Coimbra

Petição que exige reposição do Ramal da Lousã chega ao Parlamento

Petição que exige reposição do Ramal da Lousã chega ao Parlamento

Uma petição com 8 mil assinaturas de cidadãos do distrito de Coimbra que reclamam a reposição do serviço ferroviário no Ramal da Lousã vai ser entregue na quarta-feira, na Assembleia da República, revelaram, esta terça-feira, os promotores.

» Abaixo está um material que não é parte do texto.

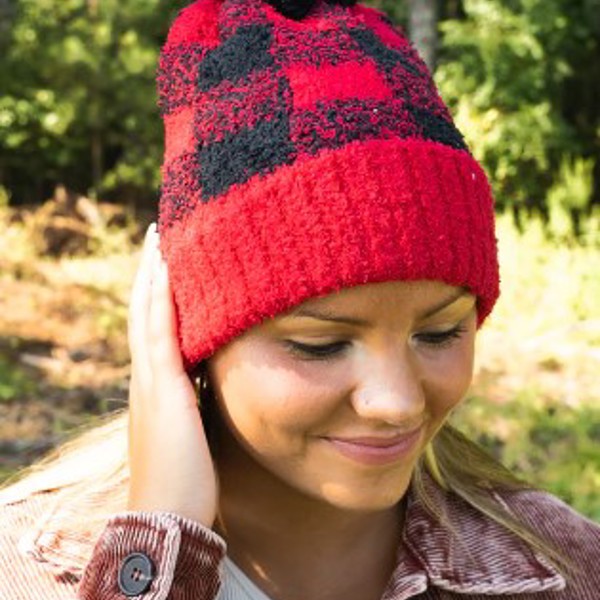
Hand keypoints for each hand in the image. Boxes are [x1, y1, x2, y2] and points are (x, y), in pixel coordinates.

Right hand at [126, 224, 217, 526]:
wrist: (169, 517)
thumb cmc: (187, 480)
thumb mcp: (195, 430)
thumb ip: (199, 401)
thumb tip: (214, 382)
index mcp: (156, 386)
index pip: (154, 328)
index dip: (157, 293)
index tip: (168, 261)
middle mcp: (148, 377)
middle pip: (146, 312)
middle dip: (152, 273)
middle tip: (160, 235)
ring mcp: (152, 382)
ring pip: (149, 315)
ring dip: (154, 275)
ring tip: (161, 238)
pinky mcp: (164, 390)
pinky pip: (161, 334)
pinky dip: (162, 300)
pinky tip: (169, 270)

Lançada em janeiro pelo jornal Trevim, que desde a sua fundação, em 1967, se destacou na defesa do Ramal da Lousã como via de comunicação determinante para o desenvolvimento da região, no século XX, a petição integra mais de 2 mil subscritores da iniciativa 'online', tendo as restantes assinaturas sido recolhidas em papel nos concelhos de Lousã, Miranda do Corvo e Coimbra.

Uma delegação encabeçada pelo diretor do quinzenário da Lousã, Pedro Malta, e pelo presidente da cooperativa cultural Trevim, José Orlando Reis, integrando ainda outros apoiantes da causa, será recebida na quarta-feira, às 15 horas, pelo vice-presidente da Assembleia da República José Manuel Pureza, deputado do Bloco de Esquerda eleito por Coimbra.

Sob o lema "Pela urgente reposição do serviço ferroviário no Ramal da Lousã", o documento será também entregue a todos os grupos parlamentares.

De manhã, às 11.30 horas, o grupo de cidadãos será igualmente recebido por um assessor do primeiro-ministro, António Costa.

"Esta é uma causa muito sentida pela população com ligações à região, não apenas pelos residentes diretamente afetados pela perda de um transporte ferroviário tão importante para a mobilidade de milhares de pessoas", disse, esta terça-feira, José Orlando Reis à agência Lusa.

Para Pedro Malta, a reposição do serviço ferroviário "tem de merecer a maior prioridade política, por ser um ato de elementar justiça e uma grande necessidade" para as populações.

A linha que ligava Coimbra a Serpins, na Lousã, passando por Miranda e servindo ainda utentes dos concelhos de Góis e Vila Nova de Poiares, foi desmantelada para obras em finais de 2009, ao abrigo de um projeto que visava a instalação de um sistema de metro na ferrovia e na área urbana de Coimbra.

"Quando pela Europa e em tantos países se promove a ferrovia, não se pode aceitar que aqui se destrua uma linha centenária, afetando gravemente a mobilidade de tantos milhares de pessoas", reclamam os peticionários, com o Ramal da Lousã encerrado há mais de seis anos.

A petição é dirigida ao presidente da Assembleia da República, Eduardo Ferro Rodrigues, ao primeiro-ministro e aos executivos dos municípios de Coimbra, Lousã e Miranda do Corvo, acionistas da Metro Mondego, sociedade de capitais públicos, criada há 20 anos e liderada pelo Estado.

Os mais de 8.000 subscritores manifestam "forte desagrado" pela perda de "um meio de transporte tão importante", alertando para o "escandaloso abandono, há vários anos, de obras que importaram em mais de 100 milhões de euros, realizadas com recurso ao endividamento das empresas públicas Refer e CP".

Iniciadas em 2009, pelo último Governo de José Sócrates, as obras no Ramal da Lousã foram depois suspensas por razões financeiras, tendo os utentes passado a viajar de autocarro, com o Estado a pagar vários milhões de euros por estes transportes alternativos.